• [ЗАДАНИЕ A]: Какая служба была организована после 11 сентября, согласно отрывку о правах животных?

• [ОТРЫВОК ТЕКСТА]:
□ □ □ □ □ □ □
Ссылки для упрощенного доступа

Права животных - философия и практика


Разговоры с Цветковым

Александр Генис: Кажется, что когда над миром нависла угроза террора, людям нет дела до всего остального. На самом деле это, конечно, не так. Напротив, именно бессмысленная жестокость и насилие вызывают встречную волну гуманизма. Я помню, как сразу после 11 сентября, когда ниже 14-ой улицы нужно было повязки, чтобы не дышать гарью от все еще дымящихся воронок, на стенах всех домов в округе висели объявления. В них спрашивали, не знает ли кто о животных, оставшихся в запертых квартирах без погибших в налете хозяев. Была организована муниципальная спасательная служба, выручавшая собак и кошек, которые уж точно не причастны к людским распрям.
□ □ □ □ □ □ □
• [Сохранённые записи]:

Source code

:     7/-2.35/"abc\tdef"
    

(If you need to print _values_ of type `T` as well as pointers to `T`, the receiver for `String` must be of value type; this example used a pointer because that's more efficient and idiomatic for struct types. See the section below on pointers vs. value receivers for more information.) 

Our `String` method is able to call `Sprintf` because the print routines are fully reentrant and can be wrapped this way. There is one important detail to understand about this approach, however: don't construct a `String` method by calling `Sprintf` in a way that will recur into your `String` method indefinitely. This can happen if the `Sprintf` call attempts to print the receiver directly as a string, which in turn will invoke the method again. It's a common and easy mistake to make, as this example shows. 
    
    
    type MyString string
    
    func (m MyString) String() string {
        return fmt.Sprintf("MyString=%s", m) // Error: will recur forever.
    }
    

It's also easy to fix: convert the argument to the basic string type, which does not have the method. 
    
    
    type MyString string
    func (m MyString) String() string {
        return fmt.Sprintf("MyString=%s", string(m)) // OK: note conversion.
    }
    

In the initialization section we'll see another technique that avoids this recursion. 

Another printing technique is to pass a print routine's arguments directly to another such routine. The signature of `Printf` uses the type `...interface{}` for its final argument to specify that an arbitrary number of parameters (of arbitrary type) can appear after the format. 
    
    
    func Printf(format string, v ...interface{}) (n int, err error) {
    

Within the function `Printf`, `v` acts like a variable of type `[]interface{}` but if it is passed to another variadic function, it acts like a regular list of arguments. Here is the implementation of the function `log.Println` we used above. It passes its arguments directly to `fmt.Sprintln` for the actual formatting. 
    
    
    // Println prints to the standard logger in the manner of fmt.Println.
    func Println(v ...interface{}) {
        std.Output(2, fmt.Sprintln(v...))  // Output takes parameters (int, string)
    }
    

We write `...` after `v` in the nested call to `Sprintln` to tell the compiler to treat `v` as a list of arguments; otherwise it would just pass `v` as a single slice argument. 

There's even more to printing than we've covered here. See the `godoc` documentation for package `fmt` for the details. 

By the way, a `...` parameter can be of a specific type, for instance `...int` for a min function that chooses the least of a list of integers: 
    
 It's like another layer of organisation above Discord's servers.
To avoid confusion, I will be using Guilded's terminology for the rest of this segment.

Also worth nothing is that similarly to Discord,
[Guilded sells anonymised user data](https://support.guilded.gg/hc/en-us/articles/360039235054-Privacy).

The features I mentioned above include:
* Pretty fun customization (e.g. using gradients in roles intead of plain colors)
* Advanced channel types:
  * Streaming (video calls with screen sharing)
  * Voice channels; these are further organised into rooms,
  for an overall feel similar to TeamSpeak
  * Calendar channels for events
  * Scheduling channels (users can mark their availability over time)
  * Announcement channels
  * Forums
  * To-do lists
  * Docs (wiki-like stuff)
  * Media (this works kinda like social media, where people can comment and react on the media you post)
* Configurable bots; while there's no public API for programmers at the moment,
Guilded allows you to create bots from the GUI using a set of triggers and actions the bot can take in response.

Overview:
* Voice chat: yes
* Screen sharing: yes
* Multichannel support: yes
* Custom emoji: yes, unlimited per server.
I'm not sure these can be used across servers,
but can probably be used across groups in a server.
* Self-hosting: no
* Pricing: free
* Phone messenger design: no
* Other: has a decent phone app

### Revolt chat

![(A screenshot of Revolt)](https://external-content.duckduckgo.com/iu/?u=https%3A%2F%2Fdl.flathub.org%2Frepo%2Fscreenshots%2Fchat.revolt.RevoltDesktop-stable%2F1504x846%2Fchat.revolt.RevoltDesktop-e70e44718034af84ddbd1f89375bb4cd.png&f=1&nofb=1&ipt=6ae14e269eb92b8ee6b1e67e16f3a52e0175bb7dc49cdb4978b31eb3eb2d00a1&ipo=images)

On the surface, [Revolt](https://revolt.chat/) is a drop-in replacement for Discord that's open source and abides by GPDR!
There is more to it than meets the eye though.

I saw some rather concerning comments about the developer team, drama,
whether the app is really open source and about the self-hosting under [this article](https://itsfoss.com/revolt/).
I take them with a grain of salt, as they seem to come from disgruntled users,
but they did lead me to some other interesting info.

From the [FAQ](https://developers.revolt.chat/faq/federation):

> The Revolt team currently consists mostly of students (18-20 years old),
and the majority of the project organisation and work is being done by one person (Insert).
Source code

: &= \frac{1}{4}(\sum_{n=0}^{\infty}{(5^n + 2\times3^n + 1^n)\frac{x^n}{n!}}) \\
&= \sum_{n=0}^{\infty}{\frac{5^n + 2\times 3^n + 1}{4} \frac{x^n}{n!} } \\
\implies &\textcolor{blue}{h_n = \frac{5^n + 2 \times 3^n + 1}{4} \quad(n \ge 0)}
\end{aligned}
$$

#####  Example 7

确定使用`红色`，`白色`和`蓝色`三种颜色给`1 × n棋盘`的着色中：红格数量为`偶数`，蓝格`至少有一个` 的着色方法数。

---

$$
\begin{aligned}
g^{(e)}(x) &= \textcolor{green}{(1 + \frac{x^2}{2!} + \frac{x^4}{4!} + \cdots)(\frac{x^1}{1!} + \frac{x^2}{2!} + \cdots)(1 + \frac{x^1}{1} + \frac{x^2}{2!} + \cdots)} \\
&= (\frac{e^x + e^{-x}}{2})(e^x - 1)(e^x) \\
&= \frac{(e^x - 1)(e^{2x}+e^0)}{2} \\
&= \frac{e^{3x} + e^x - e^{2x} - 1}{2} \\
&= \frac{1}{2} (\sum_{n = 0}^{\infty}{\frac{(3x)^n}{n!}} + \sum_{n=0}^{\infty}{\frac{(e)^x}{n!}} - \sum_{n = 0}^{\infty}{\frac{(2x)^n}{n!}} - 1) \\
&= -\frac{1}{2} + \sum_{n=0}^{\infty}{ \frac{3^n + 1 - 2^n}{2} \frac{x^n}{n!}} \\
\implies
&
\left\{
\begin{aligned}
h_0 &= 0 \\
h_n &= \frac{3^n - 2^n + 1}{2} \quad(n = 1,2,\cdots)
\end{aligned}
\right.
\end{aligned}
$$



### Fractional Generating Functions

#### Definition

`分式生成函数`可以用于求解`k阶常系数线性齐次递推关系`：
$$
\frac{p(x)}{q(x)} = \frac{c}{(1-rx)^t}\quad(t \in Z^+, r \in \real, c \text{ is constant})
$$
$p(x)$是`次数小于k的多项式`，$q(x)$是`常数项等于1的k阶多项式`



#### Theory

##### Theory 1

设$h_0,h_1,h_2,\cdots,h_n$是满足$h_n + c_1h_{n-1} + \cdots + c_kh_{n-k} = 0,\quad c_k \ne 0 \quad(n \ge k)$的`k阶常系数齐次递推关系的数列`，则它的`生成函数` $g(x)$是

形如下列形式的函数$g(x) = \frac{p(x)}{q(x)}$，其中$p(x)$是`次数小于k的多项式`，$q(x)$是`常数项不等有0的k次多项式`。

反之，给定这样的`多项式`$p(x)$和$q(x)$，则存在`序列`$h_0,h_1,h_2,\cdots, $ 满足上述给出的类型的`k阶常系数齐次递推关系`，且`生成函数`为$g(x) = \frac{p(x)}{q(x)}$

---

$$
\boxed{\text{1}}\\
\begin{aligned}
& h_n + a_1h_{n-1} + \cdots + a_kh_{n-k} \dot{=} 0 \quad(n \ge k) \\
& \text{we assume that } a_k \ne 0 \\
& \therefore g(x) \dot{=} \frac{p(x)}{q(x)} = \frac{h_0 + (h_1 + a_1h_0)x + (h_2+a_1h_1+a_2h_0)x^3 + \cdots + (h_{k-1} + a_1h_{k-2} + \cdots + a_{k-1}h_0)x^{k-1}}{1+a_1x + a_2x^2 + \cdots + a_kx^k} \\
□ □ □ □ □ □ □
• [ЗАДАНИЕ B]: Дословно процитируйте участок записей от их начала по строку, содержащую «(If you need», включительно.

• [ОТВЕТ A]: Муниципальная спасательная служба, выручавшая собак и кошек.

• [ОТВЕТ B]:
Source code

:     7/-2.35/"abc\tdef"
    

(If you need to print _values_ of type `T` as well as pointers to `T`, the receiver for `String` must be of value type; this example used a pointer because that's more efficient and idiomatic for struct types. See the section below on pointers vs. value receivers for more information.) 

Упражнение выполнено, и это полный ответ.